== What the task asks ==
For each line in the records that contains "mais", make a copy.

== Data for the task ==
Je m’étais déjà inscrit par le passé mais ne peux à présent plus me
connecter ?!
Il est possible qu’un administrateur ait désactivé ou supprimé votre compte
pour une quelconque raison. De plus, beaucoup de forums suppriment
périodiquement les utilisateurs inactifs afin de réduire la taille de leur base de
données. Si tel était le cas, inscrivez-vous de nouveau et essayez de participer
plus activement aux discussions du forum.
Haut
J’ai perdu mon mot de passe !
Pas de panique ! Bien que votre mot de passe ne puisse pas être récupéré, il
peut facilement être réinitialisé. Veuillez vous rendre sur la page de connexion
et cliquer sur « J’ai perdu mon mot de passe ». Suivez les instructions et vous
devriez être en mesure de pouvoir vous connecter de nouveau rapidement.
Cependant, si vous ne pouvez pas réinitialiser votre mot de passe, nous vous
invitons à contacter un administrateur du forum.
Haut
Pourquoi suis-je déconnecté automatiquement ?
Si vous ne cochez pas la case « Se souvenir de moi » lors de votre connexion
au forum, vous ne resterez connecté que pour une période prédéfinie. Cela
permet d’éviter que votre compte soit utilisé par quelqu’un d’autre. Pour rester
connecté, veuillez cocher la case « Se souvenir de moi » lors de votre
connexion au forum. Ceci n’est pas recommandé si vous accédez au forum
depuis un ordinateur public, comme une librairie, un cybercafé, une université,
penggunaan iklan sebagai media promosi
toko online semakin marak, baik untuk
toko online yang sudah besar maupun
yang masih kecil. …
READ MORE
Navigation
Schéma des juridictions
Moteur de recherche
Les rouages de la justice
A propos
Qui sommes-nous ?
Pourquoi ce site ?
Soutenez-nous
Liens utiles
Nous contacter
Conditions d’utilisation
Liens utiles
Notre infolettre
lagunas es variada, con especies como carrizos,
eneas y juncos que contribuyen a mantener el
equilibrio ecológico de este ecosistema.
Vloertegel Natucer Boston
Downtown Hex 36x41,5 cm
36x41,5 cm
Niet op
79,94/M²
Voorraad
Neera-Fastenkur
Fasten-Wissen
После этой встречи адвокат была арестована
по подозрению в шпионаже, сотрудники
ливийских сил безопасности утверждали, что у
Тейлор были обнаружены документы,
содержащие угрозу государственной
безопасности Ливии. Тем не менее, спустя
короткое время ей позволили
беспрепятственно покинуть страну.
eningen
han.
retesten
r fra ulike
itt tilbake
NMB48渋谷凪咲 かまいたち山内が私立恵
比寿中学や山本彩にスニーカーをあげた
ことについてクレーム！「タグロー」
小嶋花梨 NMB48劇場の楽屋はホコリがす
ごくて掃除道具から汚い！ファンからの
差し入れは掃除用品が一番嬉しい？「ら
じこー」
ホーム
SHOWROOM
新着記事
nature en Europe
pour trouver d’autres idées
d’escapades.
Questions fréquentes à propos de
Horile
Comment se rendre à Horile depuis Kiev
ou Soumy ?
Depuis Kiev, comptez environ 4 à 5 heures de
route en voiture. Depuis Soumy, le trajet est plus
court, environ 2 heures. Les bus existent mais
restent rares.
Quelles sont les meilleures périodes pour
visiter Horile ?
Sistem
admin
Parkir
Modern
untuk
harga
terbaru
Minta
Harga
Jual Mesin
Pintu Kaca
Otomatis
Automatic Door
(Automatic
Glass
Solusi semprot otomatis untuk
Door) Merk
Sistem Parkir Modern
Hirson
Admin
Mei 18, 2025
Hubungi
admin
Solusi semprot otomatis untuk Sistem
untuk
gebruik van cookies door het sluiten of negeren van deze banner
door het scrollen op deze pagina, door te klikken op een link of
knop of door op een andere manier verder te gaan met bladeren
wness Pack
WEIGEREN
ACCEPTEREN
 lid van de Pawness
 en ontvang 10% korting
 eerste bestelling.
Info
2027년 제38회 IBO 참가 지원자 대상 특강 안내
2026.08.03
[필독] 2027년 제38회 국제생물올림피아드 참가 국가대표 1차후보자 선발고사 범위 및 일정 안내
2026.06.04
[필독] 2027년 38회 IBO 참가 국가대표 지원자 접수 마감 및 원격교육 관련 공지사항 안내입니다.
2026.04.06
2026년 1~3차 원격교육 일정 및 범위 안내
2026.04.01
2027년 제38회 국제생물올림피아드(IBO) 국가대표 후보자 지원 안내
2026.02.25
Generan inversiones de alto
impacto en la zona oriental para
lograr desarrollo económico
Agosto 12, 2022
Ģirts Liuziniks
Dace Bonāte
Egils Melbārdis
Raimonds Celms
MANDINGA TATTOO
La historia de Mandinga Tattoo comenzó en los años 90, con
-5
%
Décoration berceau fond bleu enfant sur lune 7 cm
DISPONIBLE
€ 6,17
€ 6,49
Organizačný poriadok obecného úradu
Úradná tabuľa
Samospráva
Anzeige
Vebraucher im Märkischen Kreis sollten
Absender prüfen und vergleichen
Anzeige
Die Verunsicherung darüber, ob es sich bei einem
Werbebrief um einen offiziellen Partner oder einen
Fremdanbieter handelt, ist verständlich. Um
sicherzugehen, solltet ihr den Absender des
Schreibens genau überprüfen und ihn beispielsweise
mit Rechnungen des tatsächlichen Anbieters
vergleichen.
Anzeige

== Your solution ==
Je m’étais déjà inscrit par le passé mais ne peux à présent plus me
court, environ 2 heures. Les bus existent mais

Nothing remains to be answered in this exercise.